[2b2k][everythingismisc]”Big data for books”: Harvard puts metadata for 12M library items into the public domain
(Here’s a version of the text of a submission I just made to BoingBong through their “Submitterator”)
Harvard University has today put into the public domain (CC0) full bibliographic information about virtually all the 12M works in its 73 libraries. This is (I believe) the largest and most comprehensive such contribution. The metadata, in the standard MARC21 format, is available for bulk download from Harvard. The University also provided the data to the Digital Public Library of America’s prototype platform for programmatic access via an API. The aim is to make rich data about this cultural heritage openly available to the Web ecosystem so that developers can innovate, and so that other sites can draw upon it.
This is part of Harvard’s new Open Metadata policy which is VERY COOL.

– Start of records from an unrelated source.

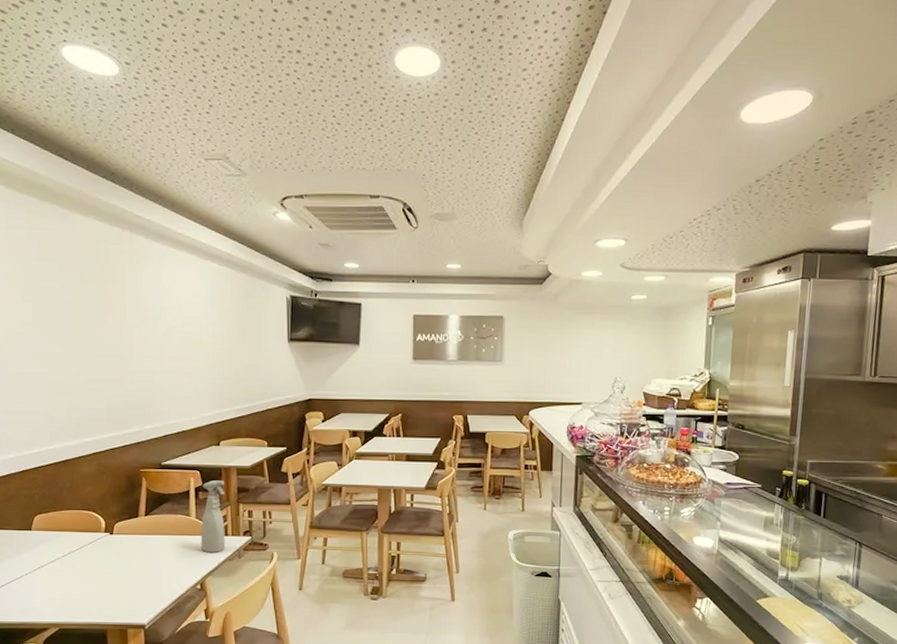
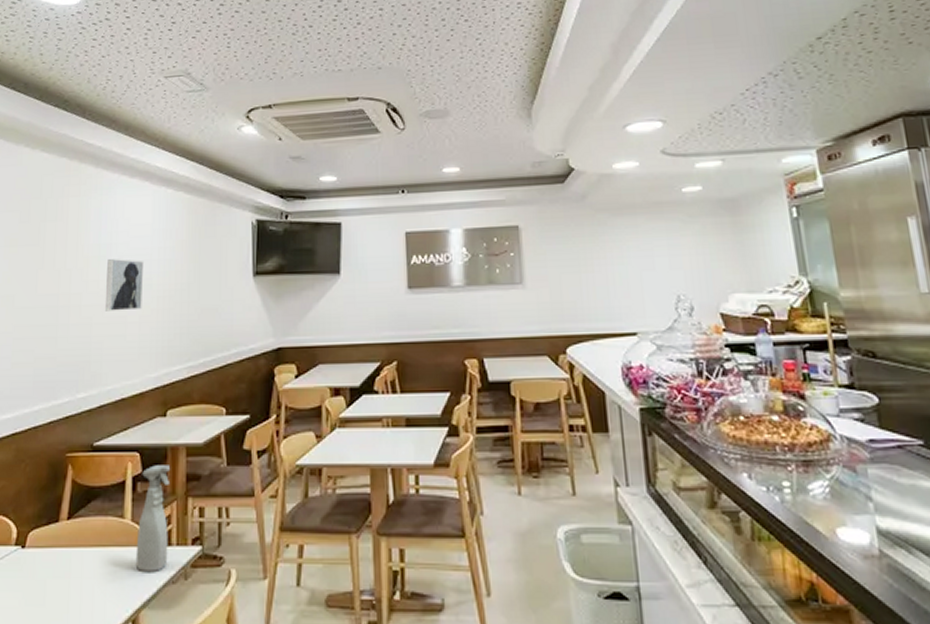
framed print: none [162,320,195,363] -> present [104,259,145,312]

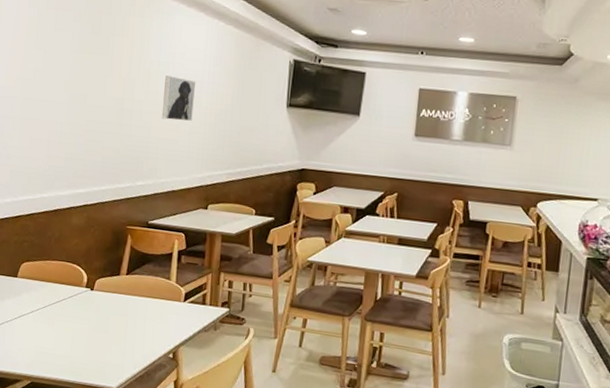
spray bottle: present [135,465,170,571] -> none [177,244,208,322]

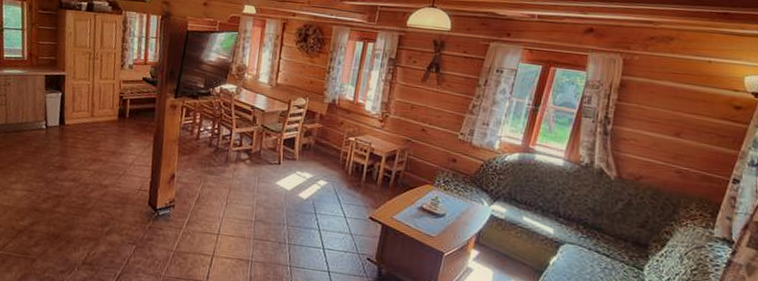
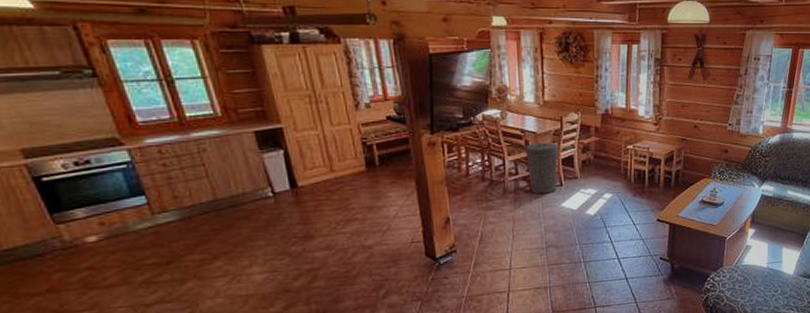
trash can: none [250,120,283,170] -> present [524,143,559,194]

Speaking for myself (see disclosure), I think this is a big deal. Library metadata has been jammed up by licenses and fear. Not only does this make accessible a very high percentage of the most consulted library items, I hope it will help break the floodgates.
(Disclosures: 1. I work in the Harvard Library and have been a very minor player in this process. The credit goes to the Harvard Library’s leaders and the Office of Scholarly Communication, who made this happen. Also: Robin Wendler. (next day:) Also, John Palfrey who initiated this entire thing. 2. I am the interim head of the DPLA prototype platform development team. So, yeah, I’m conflicted out the wazoo on this. But my wazoo and all the rest of me is very very happy today.)
Finally, note that Harvard asks that you respect community norms, including attributing the source of the metadata as appropriate. This holds as well for the data that comes from the OCLC, which is a valuable part of this collection.